In the items below, find every line that contains the word "isla" and copy each of those lines.

━━━━━━━━━━━━━━━━━━━━

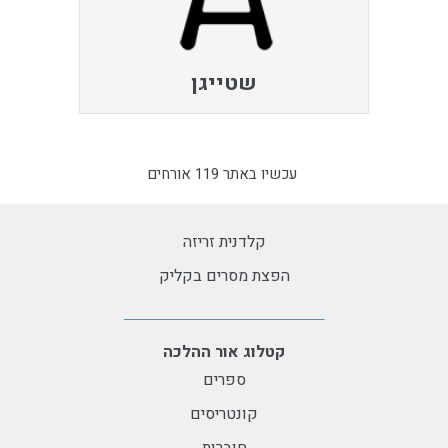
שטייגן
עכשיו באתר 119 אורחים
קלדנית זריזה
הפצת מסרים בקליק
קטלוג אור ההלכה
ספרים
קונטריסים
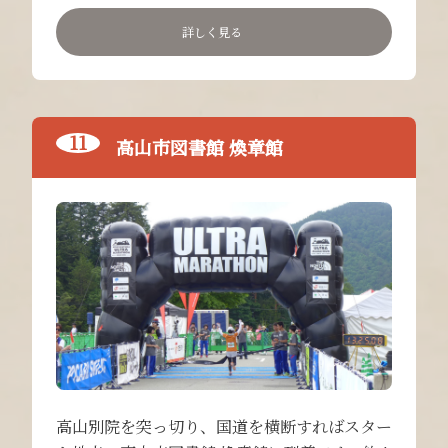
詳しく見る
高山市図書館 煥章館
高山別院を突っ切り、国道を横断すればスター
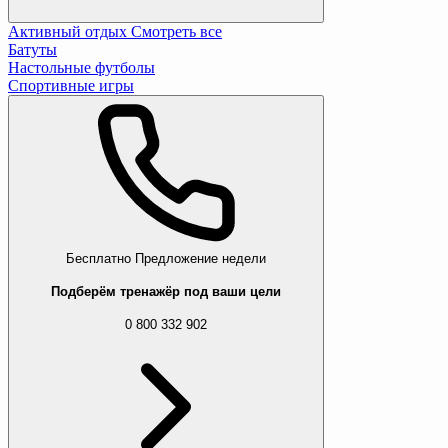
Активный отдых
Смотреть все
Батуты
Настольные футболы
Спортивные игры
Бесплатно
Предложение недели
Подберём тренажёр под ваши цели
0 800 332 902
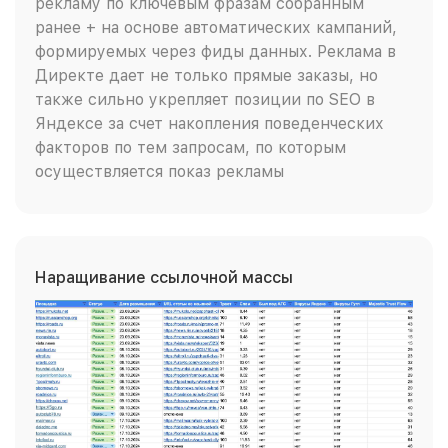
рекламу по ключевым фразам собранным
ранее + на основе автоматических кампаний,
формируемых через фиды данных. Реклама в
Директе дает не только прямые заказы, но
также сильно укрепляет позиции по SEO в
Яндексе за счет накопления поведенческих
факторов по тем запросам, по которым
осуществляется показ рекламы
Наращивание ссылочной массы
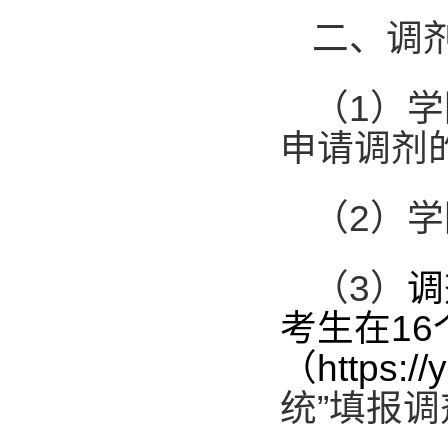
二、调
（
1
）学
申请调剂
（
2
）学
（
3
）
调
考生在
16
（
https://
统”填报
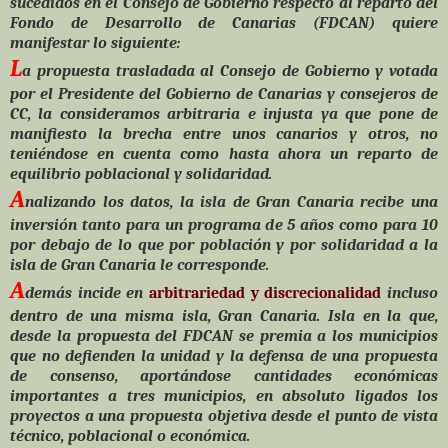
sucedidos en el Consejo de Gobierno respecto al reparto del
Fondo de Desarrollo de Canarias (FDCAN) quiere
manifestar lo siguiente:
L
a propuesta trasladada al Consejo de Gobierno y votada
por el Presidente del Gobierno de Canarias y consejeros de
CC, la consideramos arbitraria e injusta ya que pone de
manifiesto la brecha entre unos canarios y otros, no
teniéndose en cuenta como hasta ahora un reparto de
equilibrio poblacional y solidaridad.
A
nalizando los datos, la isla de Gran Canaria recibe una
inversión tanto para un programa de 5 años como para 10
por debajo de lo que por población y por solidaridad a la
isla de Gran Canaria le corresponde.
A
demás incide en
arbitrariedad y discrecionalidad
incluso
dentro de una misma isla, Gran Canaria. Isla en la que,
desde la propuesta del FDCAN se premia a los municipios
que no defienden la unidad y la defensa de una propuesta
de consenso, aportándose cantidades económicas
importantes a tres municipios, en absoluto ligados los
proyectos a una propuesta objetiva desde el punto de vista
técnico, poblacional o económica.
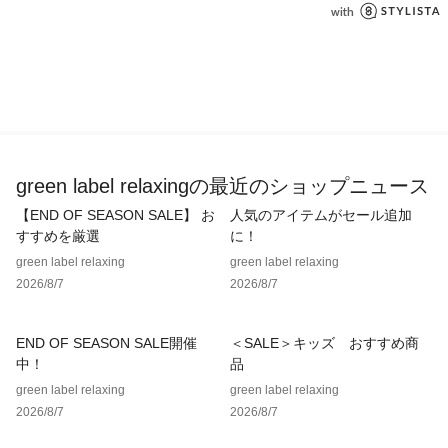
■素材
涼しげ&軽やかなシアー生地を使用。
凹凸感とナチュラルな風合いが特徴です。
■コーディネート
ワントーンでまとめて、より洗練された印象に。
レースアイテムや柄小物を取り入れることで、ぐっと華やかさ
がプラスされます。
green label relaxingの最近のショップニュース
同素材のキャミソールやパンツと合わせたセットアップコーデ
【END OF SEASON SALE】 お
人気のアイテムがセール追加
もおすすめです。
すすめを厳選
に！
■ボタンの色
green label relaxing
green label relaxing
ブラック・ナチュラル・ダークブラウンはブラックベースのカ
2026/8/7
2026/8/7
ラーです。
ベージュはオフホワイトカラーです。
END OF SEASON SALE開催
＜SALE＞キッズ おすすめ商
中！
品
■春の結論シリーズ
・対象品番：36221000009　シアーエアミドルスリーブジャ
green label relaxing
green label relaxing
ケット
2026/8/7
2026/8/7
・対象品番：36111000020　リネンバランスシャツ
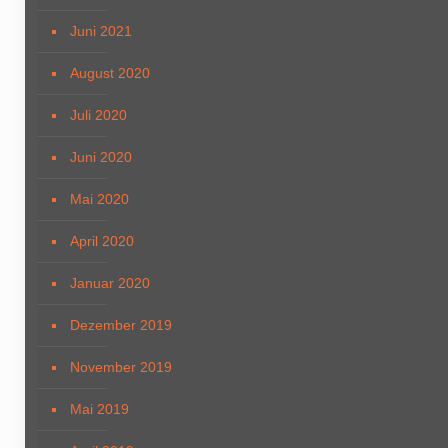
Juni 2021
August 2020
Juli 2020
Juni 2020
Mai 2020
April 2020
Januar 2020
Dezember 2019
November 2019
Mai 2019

━━━━━━━━━━━━━━━━━━━━

> _Response below_:
nalizando los datos, la isla de Gran Canaria recibe una
isla de Gran Canaria le corresponde.
dentro de una misma isla, Gran Canaria. Isla en la que,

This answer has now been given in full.